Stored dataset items
= = = = = = =
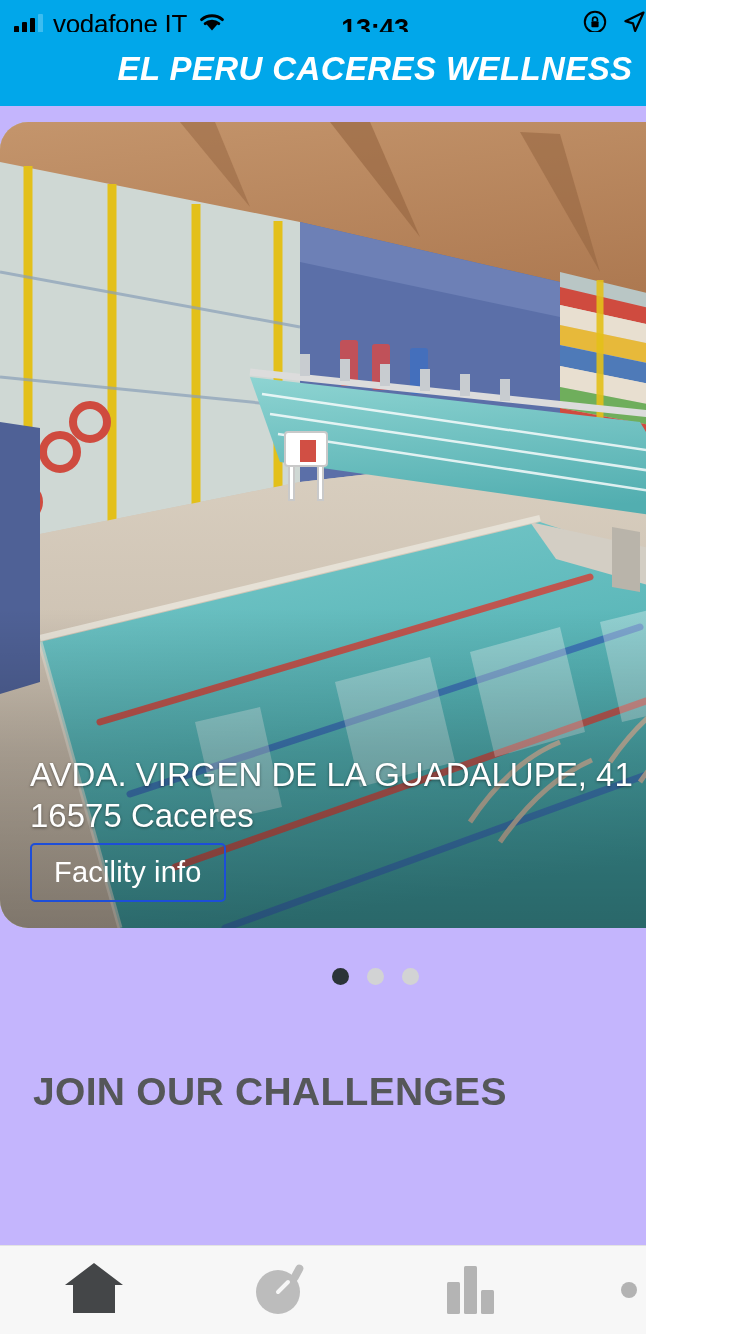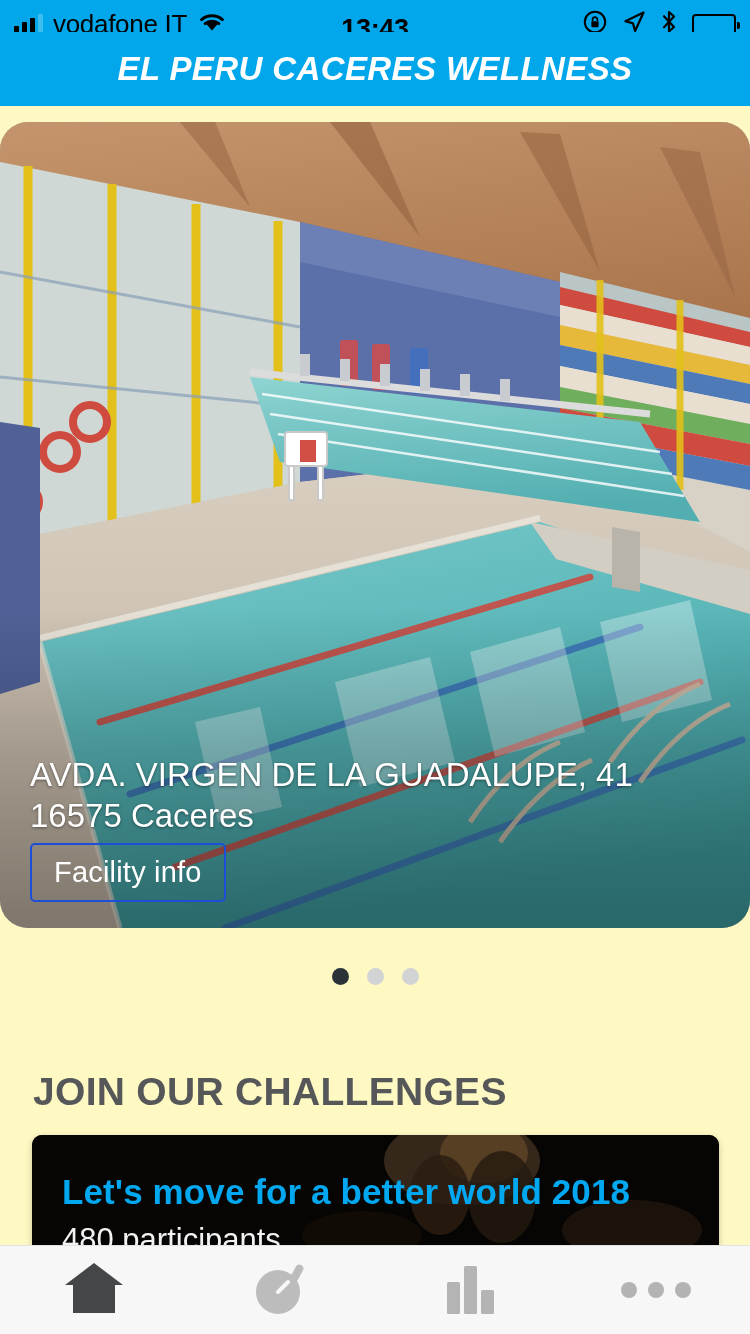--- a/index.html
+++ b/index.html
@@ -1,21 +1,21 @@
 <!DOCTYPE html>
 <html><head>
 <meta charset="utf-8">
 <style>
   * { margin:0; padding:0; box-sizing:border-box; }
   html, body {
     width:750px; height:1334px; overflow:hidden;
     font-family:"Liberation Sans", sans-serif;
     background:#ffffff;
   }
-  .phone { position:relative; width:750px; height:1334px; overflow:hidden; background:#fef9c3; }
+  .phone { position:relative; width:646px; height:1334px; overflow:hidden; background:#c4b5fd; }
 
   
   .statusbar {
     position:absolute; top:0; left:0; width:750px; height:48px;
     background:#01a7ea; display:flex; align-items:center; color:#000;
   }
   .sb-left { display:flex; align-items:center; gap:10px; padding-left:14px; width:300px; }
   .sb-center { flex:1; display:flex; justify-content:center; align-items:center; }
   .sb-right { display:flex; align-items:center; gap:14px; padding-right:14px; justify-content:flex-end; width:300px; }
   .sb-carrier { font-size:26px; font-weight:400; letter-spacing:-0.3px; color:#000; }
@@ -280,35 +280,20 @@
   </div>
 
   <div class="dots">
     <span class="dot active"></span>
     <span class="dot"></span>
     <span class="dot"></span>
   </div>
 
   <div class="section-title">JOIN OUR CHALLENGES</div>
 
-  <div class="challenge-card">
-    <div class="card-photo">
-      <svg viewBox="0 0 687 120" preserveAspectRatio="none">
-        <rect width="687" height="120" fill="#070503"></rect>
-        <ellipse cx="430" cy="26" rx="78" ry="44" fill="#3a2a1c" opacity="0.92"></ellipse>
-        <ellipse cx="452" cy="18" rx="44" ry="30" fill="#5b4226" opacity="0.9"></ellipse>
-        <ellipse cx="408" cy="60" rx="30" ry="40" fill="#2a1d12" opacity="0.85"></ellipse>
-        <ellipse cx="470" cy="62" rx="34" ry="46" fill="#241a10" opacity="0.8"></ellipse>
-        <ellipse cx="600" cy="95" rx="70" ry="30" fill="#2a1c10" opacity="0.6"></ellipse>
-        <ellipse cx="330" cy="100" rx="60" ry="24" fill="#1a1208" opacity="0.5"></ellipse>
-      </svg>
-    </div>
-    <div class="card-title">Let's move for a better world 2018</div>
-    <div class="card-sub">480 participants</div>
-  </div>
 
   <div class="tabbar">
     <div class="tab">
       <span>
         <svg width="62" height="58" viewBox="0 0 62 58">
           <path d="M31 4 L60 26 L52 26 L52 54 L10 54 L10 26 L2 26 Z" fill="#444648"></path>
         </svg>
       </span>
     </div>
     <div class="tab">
= = = = = = =
_THE TASK_: Quote only what lies between the first line of the records and the line containing "position:relative; width:646px; height:1334px;", please, including both lines and excluding images.

_REPLY_:
--- a/index.html
+++ b/index.html
@@ -1,21 +1,21 @@
 <!DOCTYPE html>
 <html><head>
 <meta charset="utf-8">
 <style>
   * { margin:0; padding:0; box-sizing:border-box; }
   html, body {
     width:750px; height:1334px; overflow:hidden;
     font-family:"Liberation Sans", sans-serif;
     background:#ffffff;
   }
-  .phone { position:relative; width:750px; height:1334px; overflow:hidden; background:#fef9c3; }
+  .phone { position:relative; width:646px; height:1334px; overflow:hidden; background:#c4b5fd; }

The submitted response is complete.